Dr. Turnley examines Special Operations Forces (SOF) through a cultural anthropologic lens to explore the socio-cultural aspects of the SOF community and their ability to perform as change agents. As the author explains in her introduction, "Well-positioned or particularly persuasive individuals from the SOF community have been able to use personal connections and social networks to catalyze and institutionalize change in a wide range of communities, stimulating individuals to coalesce around ideas presented through charismatic players." Through the use of historical examples, such as the Office of Strategic Services (OSS) in World War II or the more recent Joint Special Operations Task Force - Philippines (JSOTF-P), Dr. Turnley guides the reader through explanations of organizational change and the modern day SOF operator who is creative and performs as a change agent within established bureaucracies. She arrives at the conclusion that, "SOF bring to the military the potential for change, realized through an ability to create, stimulate, and work through social networks and the power of individual personalities."
Dr. Wong-Diaz, an expert in international security law, looks at the effects of the post-cold war strategic environment on Special Operations Forces (SOF). After the fall of the Soviet Union in 1989 there was hope for a more peaceful world order. That all changed after the shock of the 9/11 terrorist attacks. A resurgent Russia and a rising communist China, along with failed states, humanitarian crises, and ungoverned spaces, creates a strategic security environment that is complex and dangerous. As former Chairman of the Joint Chiefs of Staff General Dempsey once stated, "We now face multiple, simultaneous security challenges from traditional state actors and transregional networks of sub-state groups..." Dr. Wong-Diaz looks at the threats to our U.S. vital interests, our strategy for dealing with those threats, and our reliance on third offset technologies that are innovative, disruptive, and advantageous to the United States. He concludes with a look at the human dimension of SOF within USSOCOM and the Global SOF Network (GSN). The GSN strives for interoperability and is a key component of the indirect approach: an interoperable network of networks to achieve operational success.

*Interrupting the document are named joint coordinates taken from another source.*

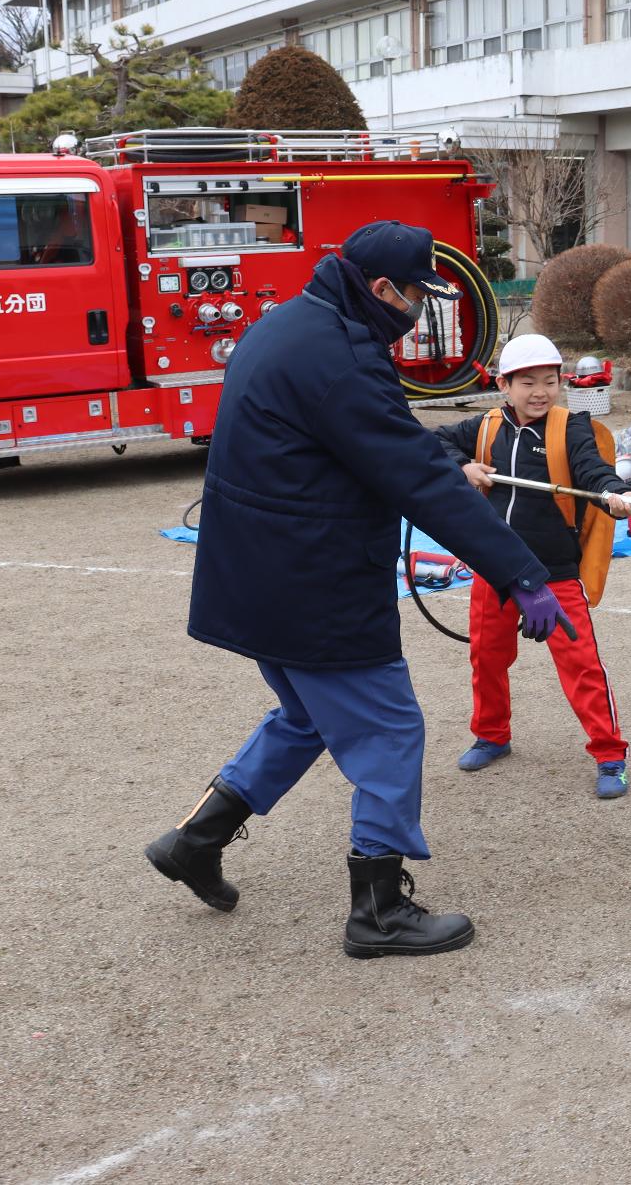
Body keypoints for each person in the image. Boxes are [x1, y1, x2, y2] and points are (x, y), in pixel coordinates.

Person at [145, 221, 563, 960]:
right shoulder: (338, 355)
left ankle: (196, 837)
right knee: (389, 728)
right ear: (381, 290)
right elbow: (416, 476)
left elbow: (361, 442)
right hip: (314, 581)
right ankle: (377, 909)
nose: (415, 312)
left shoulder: (289, 325)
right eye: (414, 297)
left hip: (255, 574)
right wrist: (521, 572)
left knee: (306, 716)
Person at [433, 334, 631, 799]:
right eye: (528, 382)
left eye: (550, 381)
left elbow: (592, 469)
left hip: (554, 570)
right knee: (487, 656)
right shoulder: (486, 425)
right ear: (503, 385)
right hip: (496, 567)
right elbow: (432, 442)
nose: (540, 391)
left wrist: (614, 494)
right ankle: (492, 735)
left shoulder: (571, 426)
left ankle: (610, 755)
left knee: (582, 664)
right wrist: (463, 466)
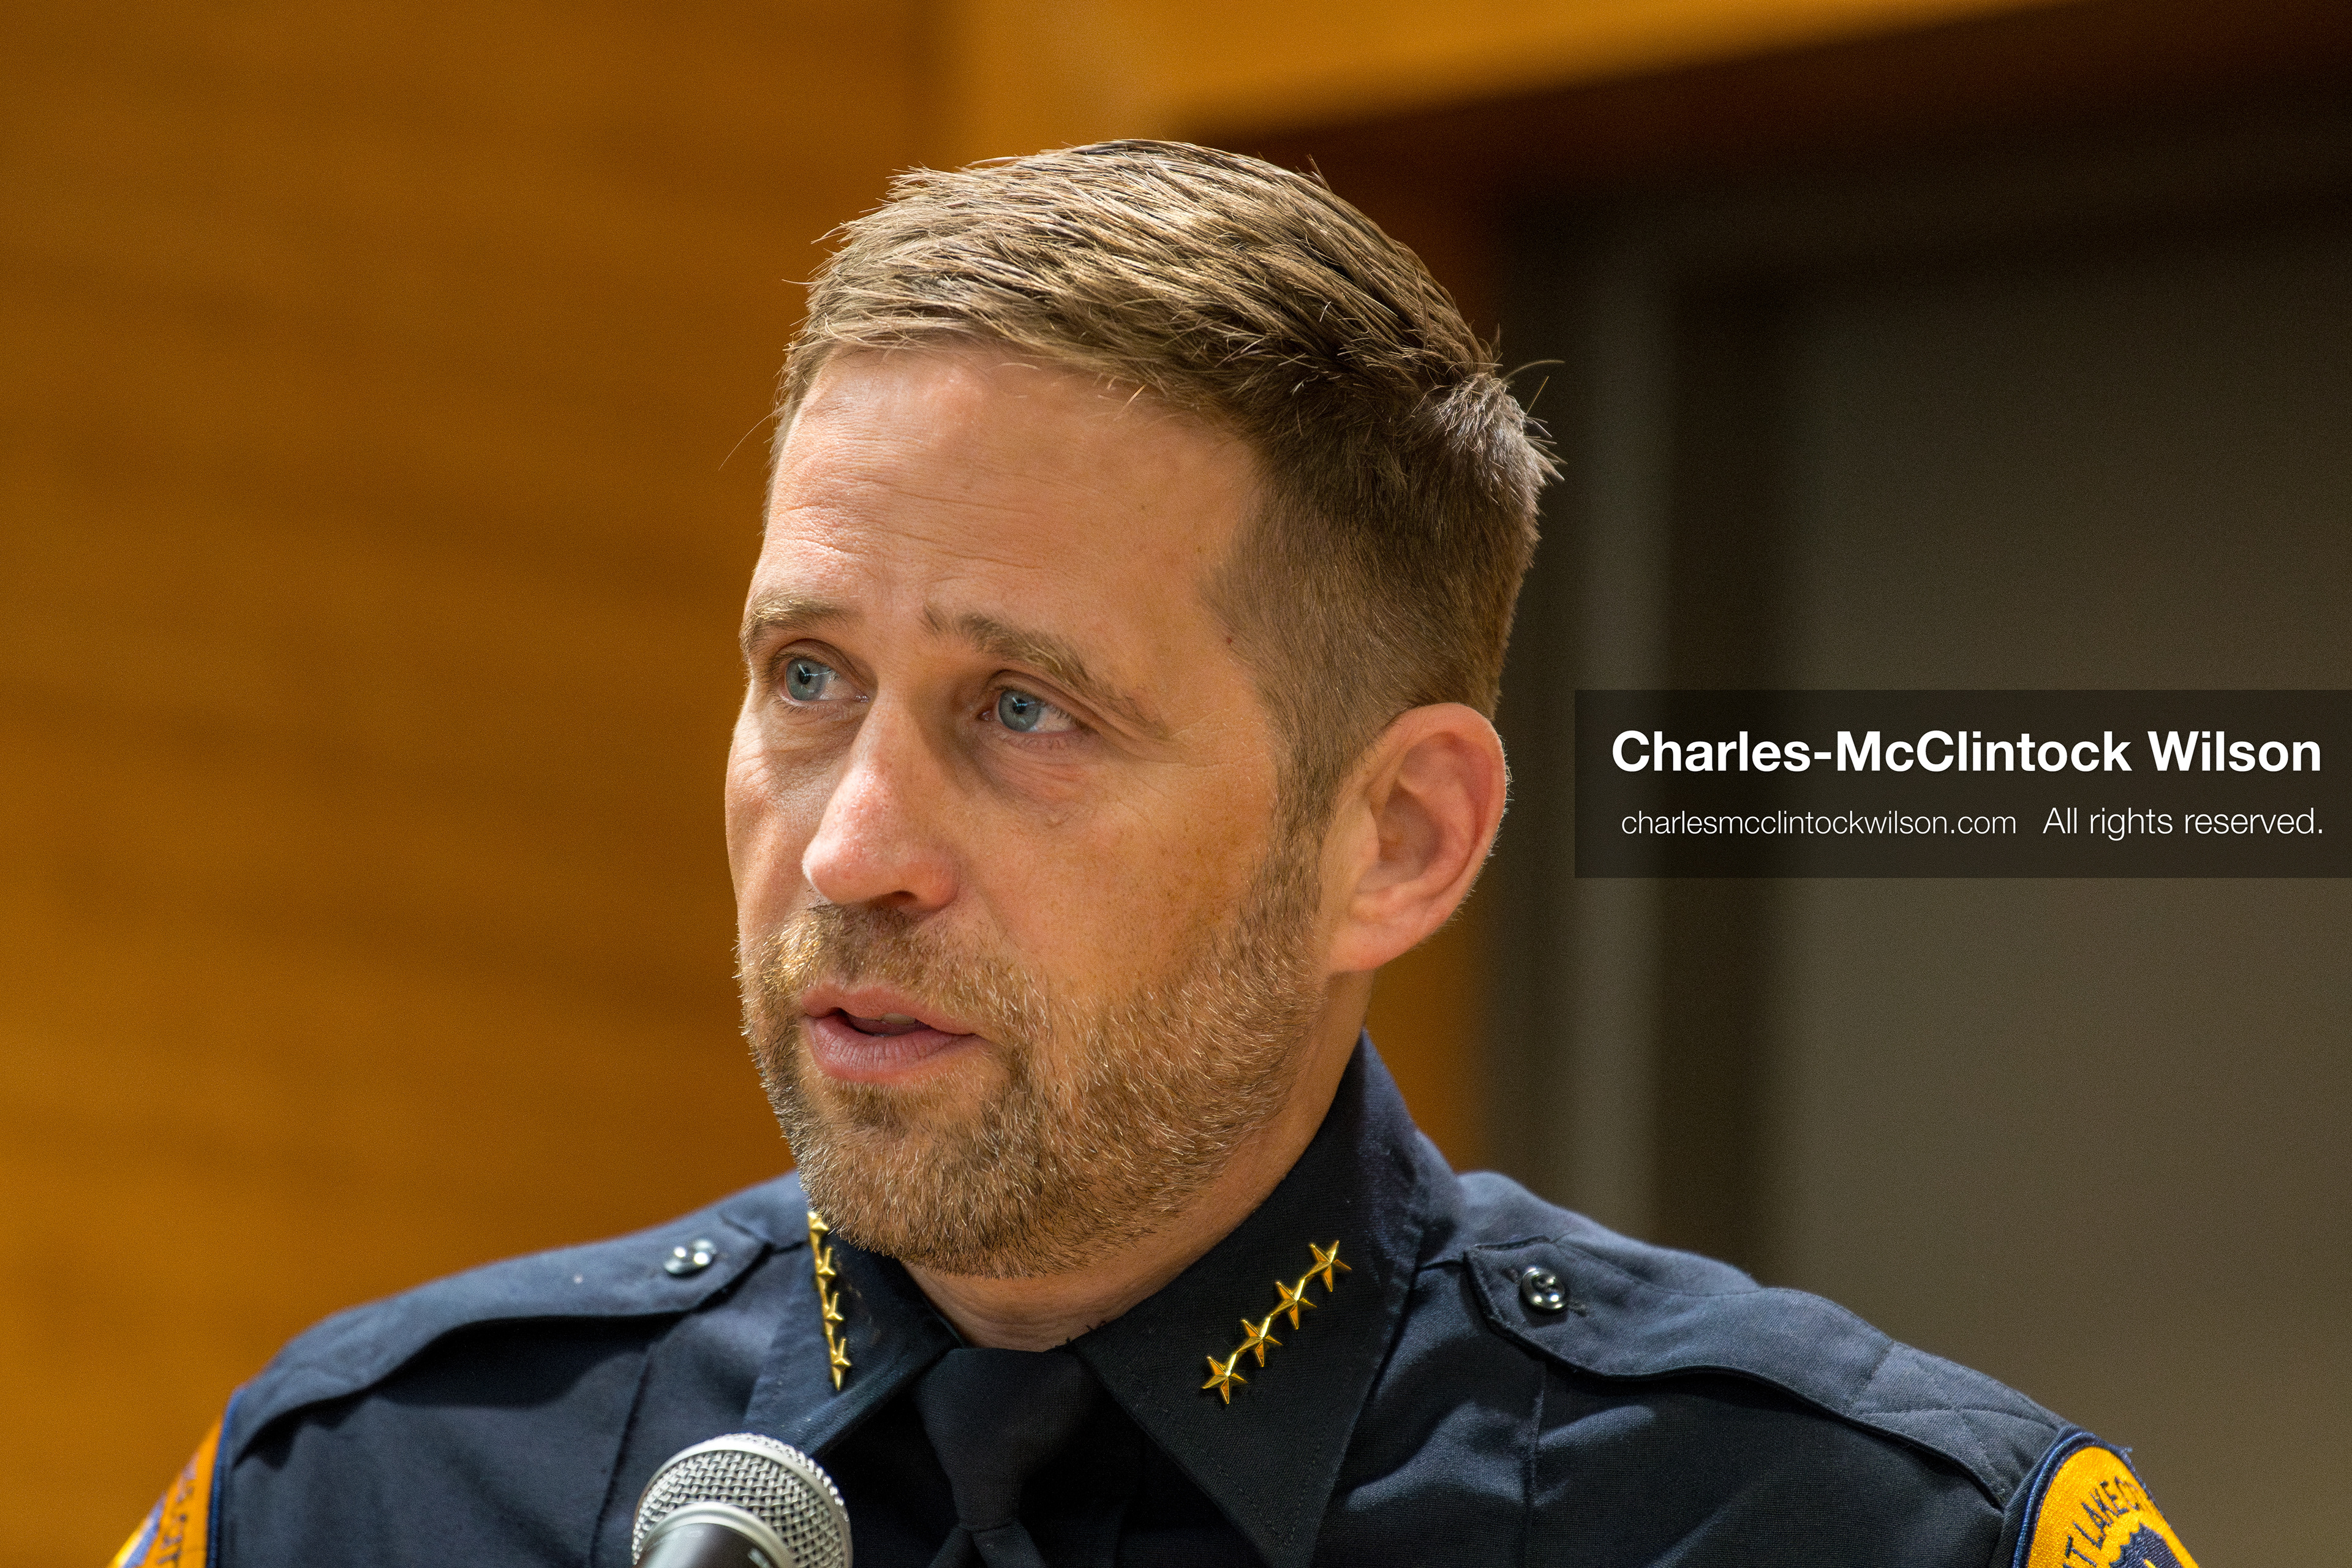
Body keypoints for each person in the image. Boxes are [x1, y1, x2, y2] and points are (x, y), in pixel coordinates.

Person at [114, 141, 2196, 1568]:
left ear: (1397, 838)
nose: (854, 844)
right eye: (808, 676)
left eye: (1027, 714)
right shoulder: (371, 1485)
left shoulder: (1859, 1532)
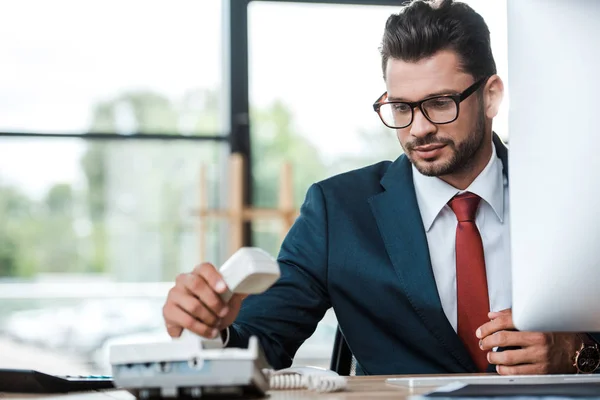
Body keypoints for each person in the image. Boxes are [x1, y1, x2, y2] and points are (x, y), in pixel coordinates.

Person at [162, 0, 600, 375]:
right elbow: (260, 344)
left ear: (491, 97)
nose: (419, 129)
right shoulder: (338, 212)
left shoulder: (573, 198)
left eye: (439, 103)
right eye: (401, 108)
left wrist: (577, 352)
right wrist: (212, 329)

U.S. Army Colonel Lonnie Carlson (Ph.D.) and Dr. Margaret Kosal argue that WMD expertise must be built within the SOF enterprise and that SOF must collaborate with government organizations (both U.S. and partner nation) to conduct WMD counterproliferation-related building partnership capacity (BPC) and operational preparation of the environment (OPE) activities. The authors look at SOF attributes and assert that it is within the irregular warfare domain that SOF have the greatest opportunity to improve WMD counterproliferation effectiveness. The authors present a brief explanation of WMD classifications, present an inventory of countries who possess weapons-grade nuclear material, and graphically present the potential cost versus probability of use for WMD types. Colonel Carlson and Dr. Kosal conclude that the U.S. Government and Department of Defense must build and leverage the global SOF network through CWMD OPE and BPC activities. Those activities can lead to the early warning needed to mitigate fleeting opportunities to eliminate catastrophic WMD risks.